Trust me: you do not want to go down this road with me

Question

• Every cell has a digit from 0 to 9 or one of the four operation symbols +, −, ×, and /, signifying addition, subtraction, multiplication, and division respectively.
• No digit appears more than once in a row. No digit appears more than once in a column.
• Reading across each row, with adjacent digits concatenated into a multidigit number, the arithmetic expression yields 24.
• No + or 0 is superfluous to its arithmetic expression (e.g. at the beginning of a row). Similarly, no two operation symbols are next to one another in the same row.
• There are bold lines outlining some areas that we'll call cages.
• Each cage contains (possibly multiple copies of) + or ×, but does not contain both of those.
• Each cage's digits (not concatenated but taken one at a time), combined via + or × (whichever appears in it), yields 24.
• All the −, /, and 1 symbols are placed to get you started, as are two additional symbols.

Answer 1

The filled grid:

For a start there is only room for two numbers in the middle left cage. The only way to get to 24 here is by multiplication. Because of given operators this can only be in one position.

Now in row 5 the first multiplication leads to a negative number, to get to a positive value there needs to be a plus in this row. To compensate for the negative and get to 24 we need at least 2 digits after the plus fixing its position.

If the top right cage would contain an x multiplication of the number in it would always lead to a number higher than 24. Therefore it can only contain + and -. With the digits already placed there is only one way they can go there. Then the first digit in the 3rd row has to be either 2 or 4 (all 1s are already given, already a 3 in the row and with the numbers present a number in the 50s or higher would give a row sum that is too large). Because of this the topleft cage has to be a multiplication cage with only one place for the x.

The middle left cage only has two positions for numbers, so this one has to be a multiplication cage as well. Since 2, 3, 4 are already in the first column, some simple deductions can be made here. The same holds for the right middle cage. However here the digit in row three has to be 6 or 8 to assure division from 1.. by it gives a value in the 20s.

The digit in row 3 column 1 cannot be 3 since if it were three the completed expression for the row would either contain a double 6 or a double 8. This fixes the 3 at row 1 column 1. The sum of the digits in the middle cage cannot go over 24. Because of this the sum of the digits in the expression in row 3 has to stay low. The only way to achieve this from the remaining options here is as in the image below.

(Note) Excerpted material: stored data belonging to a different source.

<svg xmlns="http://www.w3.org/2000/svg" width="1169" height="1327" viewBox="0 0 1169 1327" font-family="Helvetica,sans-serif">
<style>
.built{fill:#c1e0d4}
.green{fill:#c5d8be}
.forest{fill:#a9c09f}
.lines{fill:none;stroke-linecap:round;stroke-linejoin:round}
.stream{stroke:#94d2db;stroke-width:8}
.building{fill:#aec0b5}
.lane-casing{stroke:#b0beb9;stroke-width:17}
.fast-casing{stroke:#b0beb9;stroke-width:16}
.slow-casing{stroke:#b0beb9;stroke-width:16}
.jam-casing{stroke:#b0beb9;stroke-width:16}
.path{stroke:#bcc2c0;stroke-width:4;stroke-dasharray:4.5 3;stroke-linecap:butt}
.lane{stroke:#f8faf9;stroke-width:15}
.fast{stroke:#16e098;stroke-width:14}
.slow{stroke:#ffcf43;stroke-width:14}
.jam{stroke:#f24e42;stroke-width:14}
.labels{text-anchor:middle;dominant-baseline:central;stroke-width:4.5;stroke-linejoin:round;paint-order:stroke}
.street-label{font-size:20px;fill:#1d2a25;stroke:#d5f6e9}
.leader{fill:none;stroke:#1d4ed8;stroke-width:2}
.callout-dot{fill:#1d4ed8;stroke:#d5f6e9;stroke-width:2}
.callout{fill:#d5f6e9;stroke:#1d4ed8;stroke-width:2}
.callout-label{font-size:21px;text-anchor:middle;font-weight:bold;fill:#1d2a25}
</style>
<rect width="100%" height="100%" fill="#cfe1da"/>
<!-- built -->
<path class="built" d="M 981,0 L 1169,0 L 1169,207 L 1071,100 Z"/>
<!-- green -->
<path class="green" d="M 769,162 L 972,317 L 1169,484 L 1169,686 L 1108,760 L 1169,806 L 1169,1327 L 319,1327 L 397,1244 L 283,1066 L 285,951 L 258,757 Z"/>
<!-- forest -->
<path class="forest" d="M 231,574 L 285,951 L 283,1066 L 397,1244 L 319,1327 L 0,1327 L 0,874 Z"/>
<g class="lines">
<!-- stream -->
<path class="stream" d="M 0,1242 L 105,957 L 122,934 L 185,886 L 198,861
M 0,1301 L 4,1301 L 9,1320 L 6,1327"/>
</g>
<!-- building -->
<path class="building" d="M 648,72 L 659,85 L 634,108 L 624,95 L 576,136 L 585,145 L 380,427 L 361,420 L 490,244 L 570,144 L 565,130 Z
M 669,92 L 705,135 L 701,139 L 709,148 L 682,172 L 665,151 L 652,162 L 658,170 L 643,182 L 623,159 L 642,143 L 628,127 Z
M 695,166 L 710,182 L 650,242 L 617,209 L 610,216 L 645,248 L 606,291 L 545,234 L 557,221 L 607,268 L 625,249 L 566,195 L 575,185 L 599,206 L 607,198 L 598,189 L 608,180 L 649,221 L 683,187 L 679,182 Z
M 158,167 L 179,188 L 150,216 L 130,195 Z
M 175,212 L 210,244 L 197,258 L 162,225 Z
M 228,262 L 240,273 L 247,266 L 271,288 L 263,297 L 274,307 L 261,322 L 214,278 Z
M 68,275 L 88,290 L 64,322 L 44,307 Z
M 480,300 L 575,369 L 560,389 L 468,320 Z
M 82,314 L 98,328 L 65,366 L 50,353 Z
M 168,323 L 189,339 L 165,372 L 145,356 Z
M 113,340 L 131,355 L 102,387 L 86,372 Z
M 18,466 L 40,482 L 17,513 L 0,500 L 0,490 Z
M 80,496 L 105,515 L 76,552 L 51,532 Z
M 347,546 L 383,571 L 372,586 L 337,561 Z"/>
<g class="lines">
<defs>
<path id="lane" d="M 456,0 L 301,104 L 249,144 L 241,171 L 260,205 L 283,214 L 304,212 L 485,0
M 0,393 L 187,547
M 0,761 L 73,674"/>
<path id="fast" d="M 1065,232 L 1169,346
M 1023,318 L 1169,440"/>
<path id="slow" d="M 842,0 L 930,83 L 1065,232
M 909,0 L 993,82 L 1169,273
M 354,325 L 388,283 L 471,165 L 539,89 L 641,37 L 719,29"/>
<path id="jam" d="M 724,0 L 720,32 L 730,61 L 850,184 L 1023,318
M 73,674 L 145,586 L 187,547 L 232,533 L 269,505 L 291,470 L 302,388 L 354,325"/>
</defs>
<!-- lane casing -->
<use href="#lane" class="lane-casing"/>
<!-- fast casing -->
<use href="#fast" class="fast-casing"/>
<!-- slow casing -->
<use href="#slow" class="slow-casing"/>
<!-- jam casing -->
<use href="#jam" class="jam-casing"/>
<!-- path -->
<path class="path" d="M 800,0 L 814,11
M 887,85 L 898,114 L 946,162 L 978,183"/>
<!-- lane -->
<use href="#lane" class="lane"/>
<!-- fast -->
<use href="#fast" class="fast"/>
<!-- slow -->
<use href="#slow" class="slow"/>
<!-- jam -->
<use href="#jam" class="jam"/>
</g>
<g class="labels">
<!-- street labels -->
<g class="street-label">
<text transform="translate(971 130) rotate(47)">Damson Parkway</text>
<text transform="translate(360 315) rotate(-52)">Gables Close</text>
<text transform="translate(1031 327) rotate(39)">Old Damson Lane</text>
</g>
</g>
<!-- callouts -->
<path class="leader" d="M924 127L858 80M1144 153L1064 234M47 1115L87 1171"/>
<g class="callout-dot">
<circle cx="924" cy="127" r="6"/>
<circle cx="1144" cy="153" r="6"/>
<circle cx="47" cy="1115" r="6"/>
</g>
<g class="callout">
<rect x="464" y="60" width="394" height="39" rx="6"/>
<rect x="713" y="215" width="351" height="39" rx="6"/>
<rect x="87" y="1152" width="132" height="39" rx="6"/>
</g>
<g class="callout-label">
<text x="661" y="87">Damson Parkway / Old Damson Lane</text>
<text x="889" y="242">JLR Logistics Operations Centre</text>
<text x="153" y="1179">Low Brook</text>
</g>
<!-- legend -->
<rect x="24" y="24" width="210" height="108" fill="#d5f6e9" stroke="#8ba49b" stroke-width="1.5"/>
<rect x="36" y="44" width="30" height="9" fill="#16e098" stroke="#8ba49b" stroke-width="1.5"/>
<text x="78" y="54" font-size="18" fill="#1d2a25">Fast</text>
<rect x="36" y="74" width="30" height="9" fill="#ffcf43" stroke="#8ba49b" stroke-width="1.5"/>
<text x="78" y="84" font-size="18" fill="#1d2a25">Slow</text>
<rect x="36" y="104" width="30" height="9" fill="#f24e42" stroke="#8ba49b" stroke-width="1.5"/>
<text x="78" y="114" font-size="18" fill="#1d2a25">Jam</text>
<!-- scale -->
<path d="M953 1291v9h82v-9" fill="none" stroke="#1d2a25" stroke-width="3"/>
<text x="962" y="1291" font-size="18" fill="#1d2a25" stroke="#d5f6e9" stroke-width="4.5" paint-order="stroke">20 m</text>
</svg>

Things start falling into place now. Both row 4 and 5 can only be completed in a single way.

The second row can now only be completed in one way and after that because the sum of the remaining digits in the top right cage is known also the first row can only be completed in one way.

Because the 4th and the 7th column are very much restricted now, this leads to one single way to fill row 6. This leads to a set of options for each of the digits in row 7. I found the solution here by playing around with these options. There might be a nicer way here.